然而,在一处空旷的河边,车辆来往,脚步声纷乱,却是一点儿也不平静,河口,更是停了几艘船。

秦洛和萧伊然便是在这个时候赶过来的。

车灯凌乱,秦洛和萧伊然的脚步止在了水哥逼人冷幽的目光下。

周遭沉寂下来,只有水哥毒蛇一样的目光从每个人脸上略过。

抓了一批人,水哥手下的人已经少了许多,目光很快落在秦洛和萧伊然脸上。

两人心里暗暗发紧,表面却不动声色。

“阿郎。”水哥一双眼睛在黑暗中闪着幽光,沙哑的嗓音透着冰冷的杀意。

熟悉的死亡气息扑面而来。

秦洛站在黑暗的中央,笔直,岿然。

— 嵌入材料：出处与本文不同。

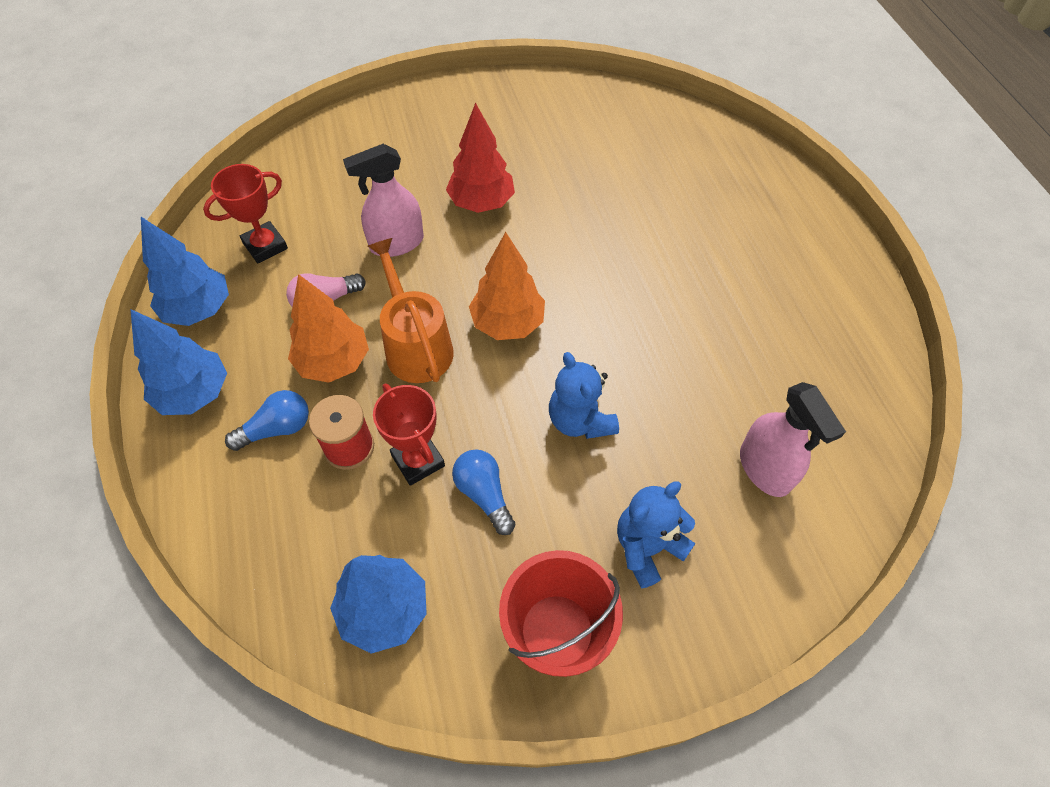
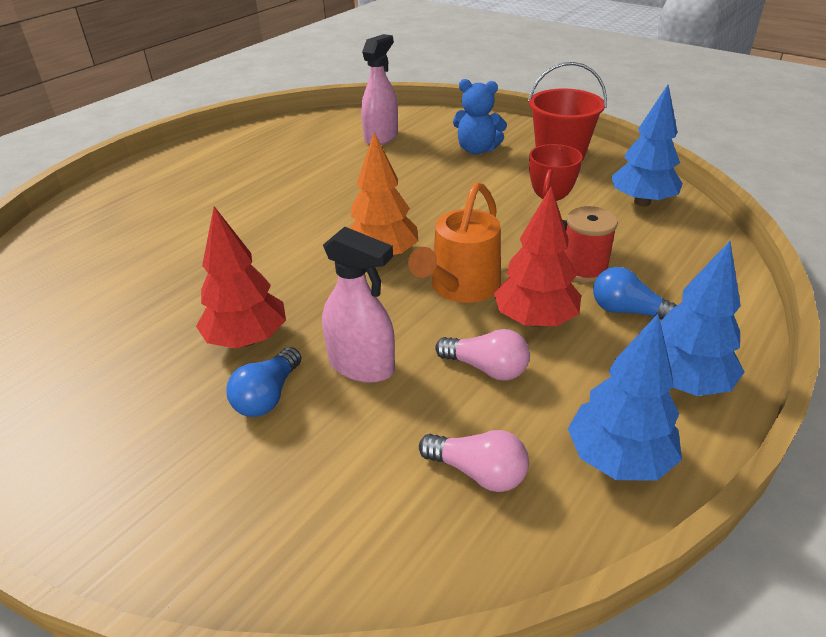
camera: 125 degrees left, 20 degrees down
(265, 246) = (478, 472): red trophy -> pink light bulb
(334, 362) = (535, 320): orange tree -> red tree
(484, 494) = (527, 204): blue light bulb -> blue light bulb (268, 396)
(580, 420) = (427, 195): blue teddy bear -> none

眸色如光,看尽归途,看到了终点。

短暂对峙,秦洛脚下微微一动,脸上是伤未曾愈的苍白。

水哥的手也是一动,一秒之间,水哥的枪已然指着他的方向。

夜太黑,看不清枪口,可是,数尺的距离,却是足够闻见弹药的气息,他十八岁第一次闻到,之后便融进他血液里的气息。

“阿郎,有人告诉我,我身边有个警察卧底,”水哥眼里的阴狠又深了几层,“你告诉我,这个王八羔子是谁?”

秦洛皱了皱眉,看着黑洞洞的枪口,脑袋里嗡嗡作响,一瞬间千回百转。

这是一道死亡选择题,还来得十分突然,似乎连转嫁给别人的机会都没有,选的不过是两个人死,还是一个,是坚持,还是放弃。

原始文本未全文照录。